Normalize data: Set a standard for the data. If the data is a number, make sure it’s a number, not text. If it’s categorical, make sure the entries apply for the category. Spelling, capitalization, etc., are all ways to set standards and normalize data to some degree.
Remove outliers: But only when it makes sense to do so! If the outlier was due to poor collection, it could be safe to remove. Hammond’s Law states, “Ninety percent of the time, the next measurement will fall outside the 90% confidence interval.” Be mindful that outliers and database anomalies are innocent until proven guilty—and if you do remove the outlier, be aware that some statistics are resistant and others aren’t.

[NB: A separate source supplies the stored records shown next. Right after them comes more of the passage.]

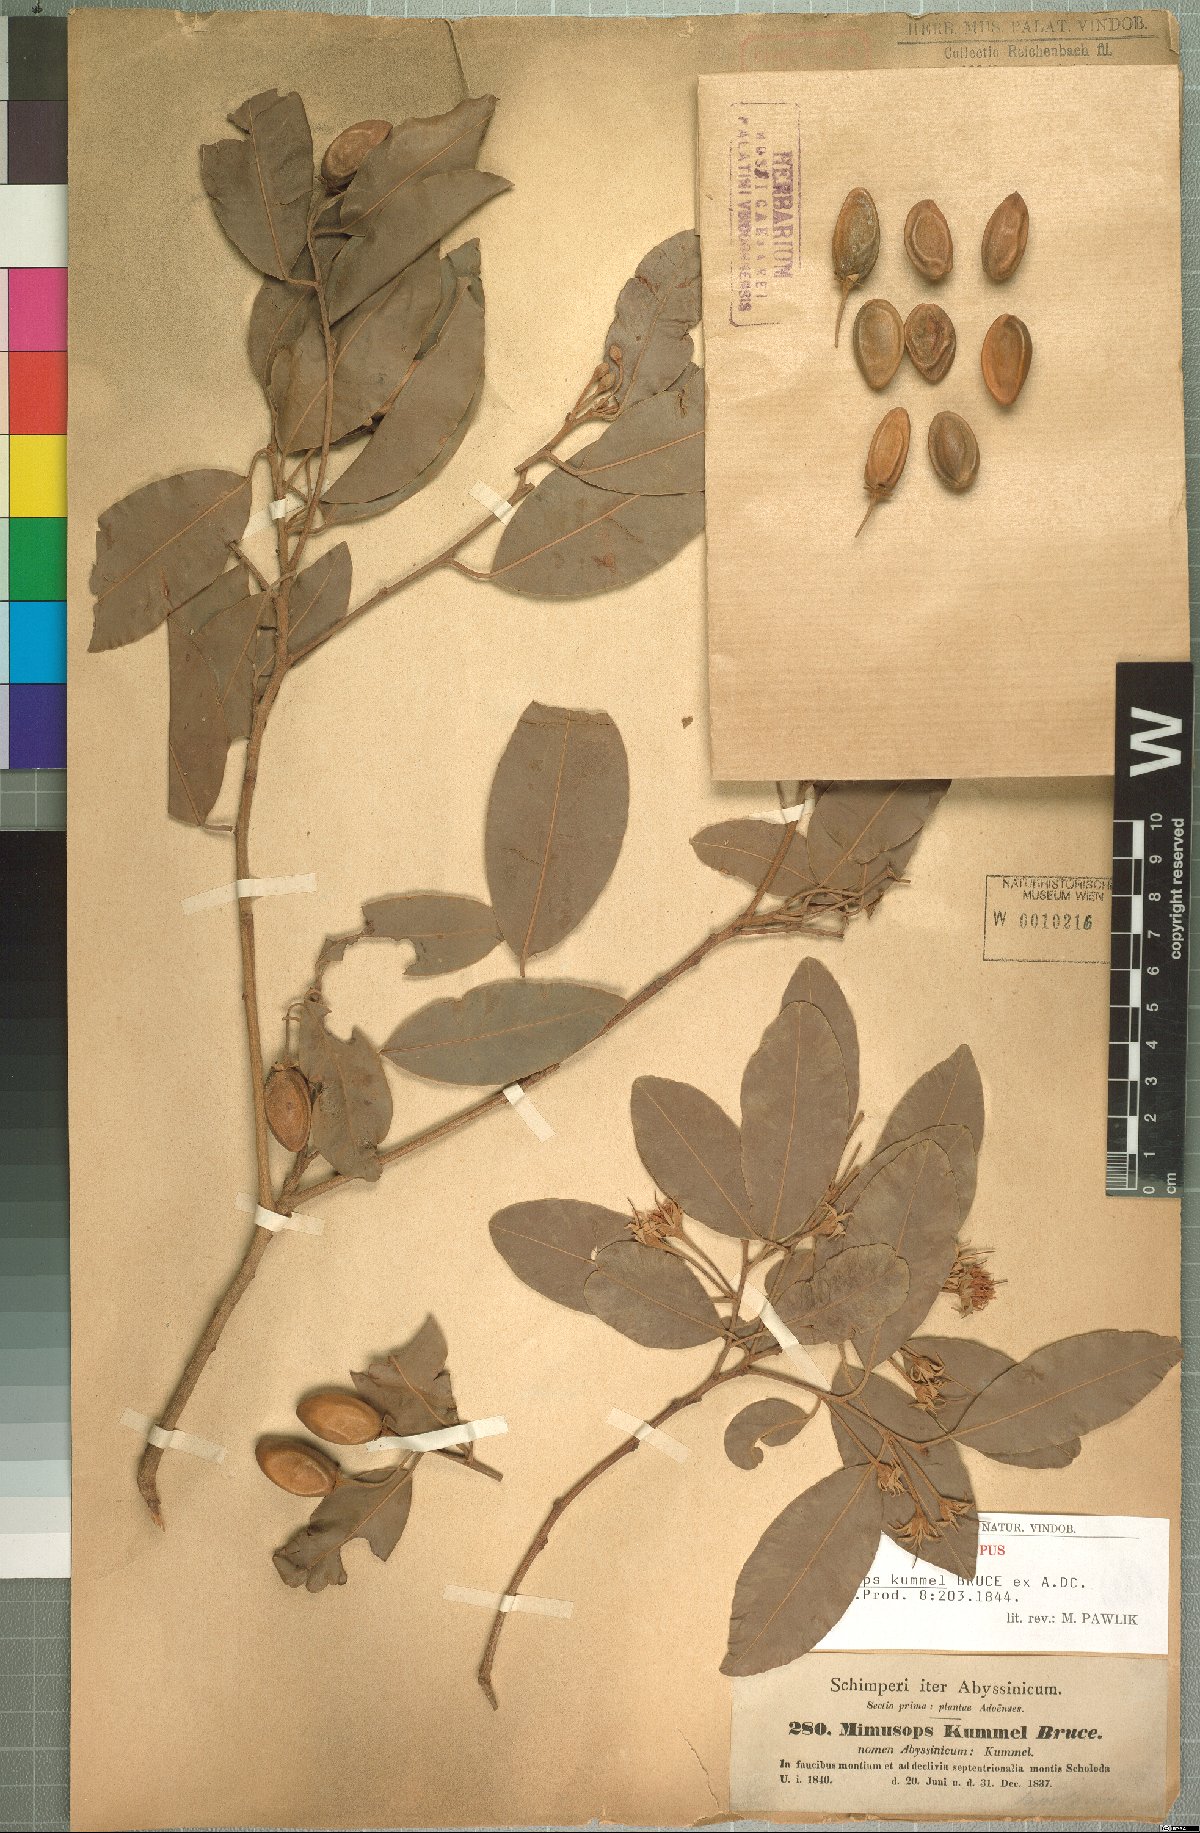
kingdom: Plantae
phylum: Tracheophyta
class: Magnoliopsida
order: Ericales
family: Sapotaceae
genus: Mimusops
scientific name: Mimusops kummel
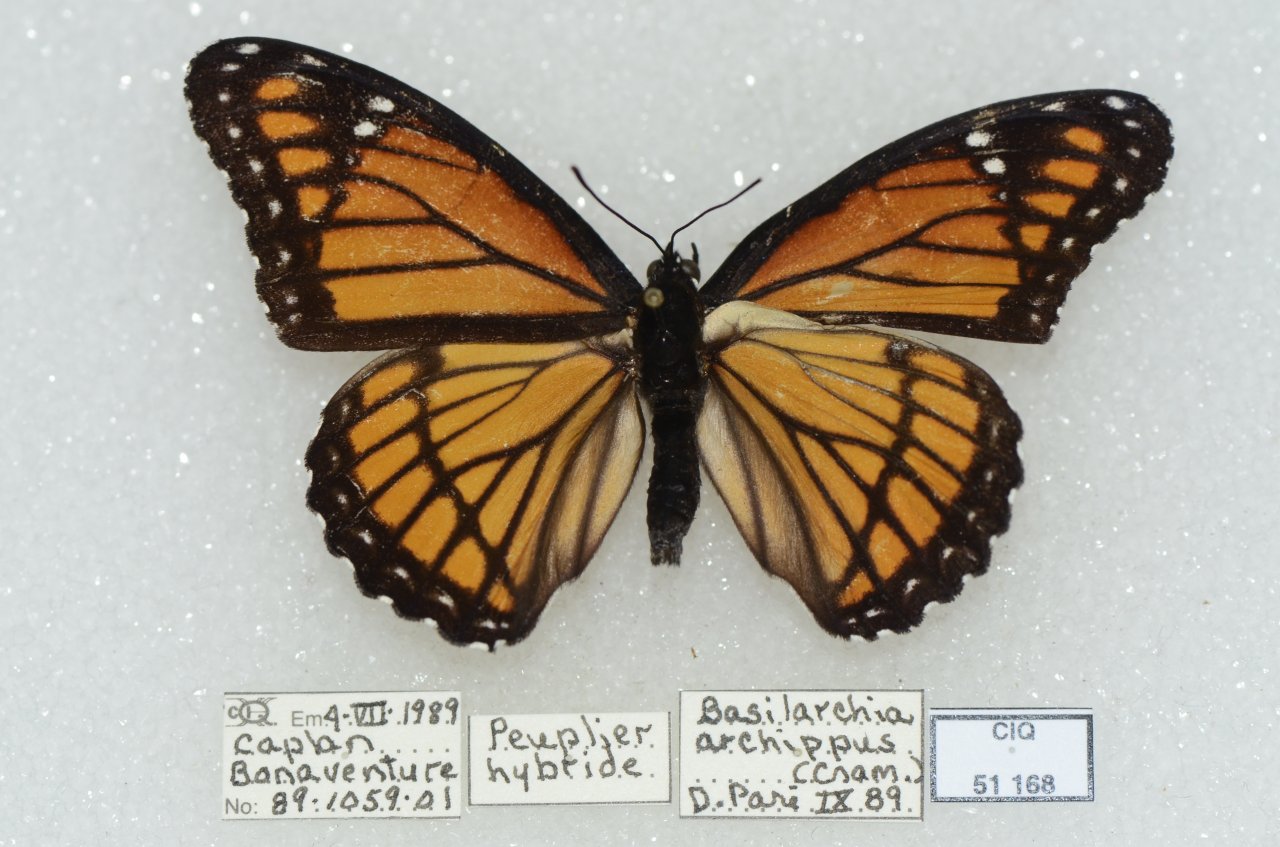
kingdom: Animalia
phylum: Arthropoda
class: Insecta
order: Lepidoptera
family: Nymphalidae
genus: Limenitis
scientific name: Limenitis archippus
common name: Viceroy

Fix missing: You have two options here. You can either remove the record or update the missing value. Yes, this is how we get faux null values. You’re going to need to make some hard choices, so make certain your document what you’re doing. A great way to do this is to use Jupyter notebooks. For categorical data, you might decide to use a word such as “missing.” For numerical data, you might want to use a 0 or an average or perhaps generate a random distribution of data. Again, track every change you make. I avoid using faux nulls for any data unless it makes sense to note the absence of information collected.
A Never-Ending Process
We all fall into the same trap: We don’t have time to do it right in the first place but somehow think there will be time to fix it later. When it comes to data, it’s a never-ending process of curating, consuming, and cleaning. And no matter how much you scrub your data, it’ll never be clean, but it can be good enough. Maybe we didn’t go to school to become a data janitor, but here we are. We understand that while all data is dirty, data is still useful. It just needs a good cleaning.